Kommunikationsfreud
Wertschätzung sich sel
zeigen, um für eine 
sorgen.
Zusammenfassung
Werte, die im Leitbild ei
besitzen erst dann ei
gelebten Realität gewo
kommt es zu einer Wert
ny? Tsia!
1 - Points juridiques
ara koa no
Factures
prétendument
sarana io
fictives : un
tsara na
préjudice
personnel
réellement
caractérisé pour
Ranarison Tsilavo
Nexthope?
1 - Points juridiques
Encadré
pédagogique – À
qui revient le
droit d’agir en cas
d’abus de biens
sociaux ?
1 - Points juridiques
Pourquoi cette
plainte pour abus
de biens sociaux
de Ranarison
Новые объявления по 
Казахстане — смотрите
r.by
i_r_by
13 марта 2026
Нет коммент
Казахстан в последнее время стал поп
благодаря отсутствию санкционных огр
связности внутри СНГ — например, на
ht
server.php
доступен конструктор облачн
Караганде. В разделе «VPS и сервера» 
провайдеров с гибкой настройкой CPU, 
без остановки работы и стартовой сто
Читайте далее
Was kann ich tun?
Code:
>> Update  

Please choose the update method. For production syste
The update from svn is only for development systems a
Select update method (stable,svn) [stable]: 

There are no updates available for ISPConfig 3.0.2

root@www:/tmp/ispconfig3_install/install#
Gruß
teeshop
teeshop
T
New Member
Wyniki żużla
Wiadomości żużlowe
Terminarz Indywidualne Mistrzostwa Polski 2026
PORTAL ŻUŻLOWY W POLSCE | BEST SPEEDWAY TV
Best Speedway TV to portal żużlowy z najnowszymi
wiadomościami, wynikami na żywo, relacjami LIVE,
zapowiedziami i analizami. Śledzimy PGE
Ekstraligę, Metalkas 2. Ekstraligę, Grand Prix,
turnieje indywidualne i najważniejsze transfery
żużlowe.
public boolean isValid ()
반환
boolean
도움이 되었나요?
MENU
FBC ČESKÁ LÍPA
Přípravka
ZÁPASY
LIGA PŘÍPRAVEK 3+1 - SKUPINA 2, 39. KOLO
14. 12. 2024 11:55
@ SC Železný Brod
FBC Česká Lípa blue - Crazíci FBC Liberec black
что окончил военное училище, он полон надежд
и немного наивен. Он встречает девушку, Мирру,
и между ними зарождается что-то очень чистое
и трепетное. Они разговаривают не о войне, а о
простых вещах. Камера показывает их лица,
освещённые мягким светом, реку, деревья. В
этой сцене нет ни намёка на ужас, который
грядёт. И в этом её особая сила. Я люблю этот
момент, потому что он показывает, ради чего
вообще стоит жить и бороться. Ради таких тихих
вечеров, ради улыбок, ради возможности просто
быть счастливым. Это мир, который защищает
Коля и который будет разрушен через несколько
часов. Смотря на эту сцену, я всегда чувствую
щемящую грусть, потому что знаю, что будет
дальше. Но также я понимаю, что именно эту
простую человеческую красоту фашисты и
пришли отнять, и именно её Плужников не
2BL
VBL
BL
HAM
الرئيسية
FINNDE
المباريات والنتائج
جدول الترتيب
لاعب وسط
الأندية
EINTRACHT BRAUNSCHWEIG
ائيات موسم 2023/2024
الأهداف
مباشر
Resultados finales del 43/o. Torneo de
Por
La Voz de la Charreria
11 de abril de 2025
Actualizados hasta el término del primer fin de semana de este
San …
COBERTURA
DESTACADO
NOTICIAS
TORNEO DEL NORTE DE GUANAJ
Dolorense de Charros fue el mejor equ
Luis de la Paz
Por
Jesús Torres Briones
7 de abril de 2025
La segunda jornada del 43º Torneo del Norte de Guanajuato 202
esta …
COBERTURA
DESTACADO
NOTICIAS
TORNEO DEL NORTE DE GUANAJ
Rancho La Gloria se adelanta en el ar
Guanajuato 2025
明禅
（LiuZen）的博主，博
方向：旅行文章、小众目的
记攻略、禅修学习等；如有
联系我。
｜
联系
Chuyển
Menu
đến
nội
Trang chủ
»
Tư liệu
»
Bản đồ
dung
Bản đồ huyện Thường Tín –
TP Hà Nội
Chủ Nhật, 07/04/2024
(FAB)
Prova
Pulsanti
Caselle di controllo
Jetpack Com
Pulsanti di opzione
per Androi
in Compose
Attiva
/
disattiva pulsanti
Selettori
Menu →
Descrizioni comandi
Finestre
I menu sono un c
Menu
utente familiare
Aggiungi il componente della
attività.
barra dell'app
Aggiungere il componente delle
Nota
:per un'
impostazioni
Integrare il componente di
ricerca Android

→ Task
Copy out the records once more, exactly as they are written.

→ Exercise answer
Kommunikationsfreud
Wertschätzung sich sel
zeigen, um für eine 
sorgen.
Zusammenfassung
Werte, die im Leitbild ei
besitzen erst dann ei
gelebten Realität gewo
kommt es zu einer Wert
ny? Tsia!
1 - Points juridiques
ara koa no
Factures
prétendument
sarana io
fictives : un
tsara na
préjudice
personnel
réellement
caractérisé pour
Ranarison Tsilavo
Nexthope?
1 - Points juridiques
Encadré
pédagogique – À
qui revient le
droit d’agir en cas
d’abus de biens
sociaux ?
1 - Points juridiques
Pourquoi cette
plainte pour abus
de biens sociaux
de Ranarison
Новые объявления по 
Казахстане — смотрите
r.by
i_r_by
13 марта 2026
Нет коммент
Казахстан в последнее время стал поп
благодаря отсутствию санкционных огр
связности внутри СНГ — например, на
ht
server.php
доступен конструктор облачн
Караганде. В разделе «VPS и сервера» 
провайдеров с гибкой настройкой CPU, 
без остановки работы и стартовой сто
Читайте далее
Was kann ich tun?
Code:
>> Update  

Please choose the update method. For production syste
The update from svn is only for development systems a
Select update method (stable,svn) [stable]: 

There are no updates available for ISPConfig 3.0.2

root@www:/tmp/ispconfig3_install/install#
Gruß
teeshop
teeshop
T
New Member
Wyniki żużla
Wiadomości żużlowe
Terminarz Indywidualne Mistrzostwa Polski 2026
PORTAL ŻUŻLOWY W POLSCE | BEST SPEEDWAY TV
Best Speedway TV to portal żużlowy z najnowszymi
wiadomościami, wynikami na żywo, relacjami LIVE,
zapowiedziami i analizami. Śledzimy PGE
Ekstraligę, Metalkas 2. Ekstraligę, Grand Prix,
turnieje indywidualne i najważniejsze transfery
żużlowe.
public boolean isValid ()
반환
boolean
도움이 되었나요?
MENU
FBC ČESKÁ LÍPA
Přípravka
ZÁPASY
LIGA PŘÍPRAVEK 3+1 - SKUPINA 2, 39. KOLO
14. 12. 2024 11:55
@ SC Železný Brod
FBC Česká Lípa blue - Crazíci FBC Liberec black
что окончил военное училище, он полон надежд
и немного наивен. Он встречает девушку, Мирру,
и между ними зарождается что-то очень чистое
и трепетное. Они разговаривают не о войне, а о
простых вещах. Камера показывает их лица,
освещённые мягким светом, реку, деревья. В
этой сцене нет ни намёка на ужас, который
грядёт. И в этом её особая сила. Я люблю этот
момент, потому что он показывает, ради чего
вообще стоит жить и бороться. Ради таких тихих
вечеров, ради улыбок, ради возможности просто
быть счастливым. Это мир, который защищает
Коля и который будет разрушен через несколько
часов. Смотря на эту сцену, я всегда чувствую
щемящую грусть, потому что знаю, что будет
дальше. Но также я понимаю, что именно эту
простую человеческую красоту фашисты и
пришли отнять, и именно её Плужников не
2BL
VBL
BL
HAM
الرئيسية
FINNDE
المباريات والنتائج
جدول الترتيب
لاعب وسط
الأندية
EINTRACHT BRAUNSCHWEIG
ائيات موسم 2023/2024
الأهداف
مباشر
Resultados finales del 43/o. Torneo de
Por
La Voz de la Charreria
11 de abril de 2025
Actualizados hasta el término del primer fin de semana de este
San …
COBERTURA
DESTACADO
NOTICIAS
TORNEO DEL NORTE DE GUANAJ
Dolorense de Charros fue el mejor equ
Luis de la Paz
Por
Jesús Torres Briones
7 de abril de 2025
La segunda jornada del 43º Torneo del Norte de Guanajuato 202
esta …
COBERTURA
DESTACADO
NOTICIAS
TORNEO DEL NORTE DE GUANAJ
Rancho La Gloria se adelanta en el ar
Guanajuato 2025
明禅
（LiuZen）的博主，博
方向：旅行文章、小众目的
记攻略、禅修学习等；如有
联系我。
｜
联系
Chuyển
Menu
đến
nội
Trang chủ
»
Tư liệu
»
Bản đồ
dung
Bản đồ huyện Thường Tín –
TP Hà Nội
Chủ Nhật, 07/04/2024
(FAB)
Prova
Pulsanti
Caselle di controllo
Jetpack Com
Pulsanti di opzione
per Androi
in Compose
Attiva
/
disattiva pulsanti
Selettori
Menu →
Descrizioni comandi
Finestre
I menu sono un c
Menu
utente familiare
Aggiungi il componente della
attività.
barra dell'app
Aggiungere il componente delle
Nota
:per un'
impostazioni
Integrare il componente di
ricerca Android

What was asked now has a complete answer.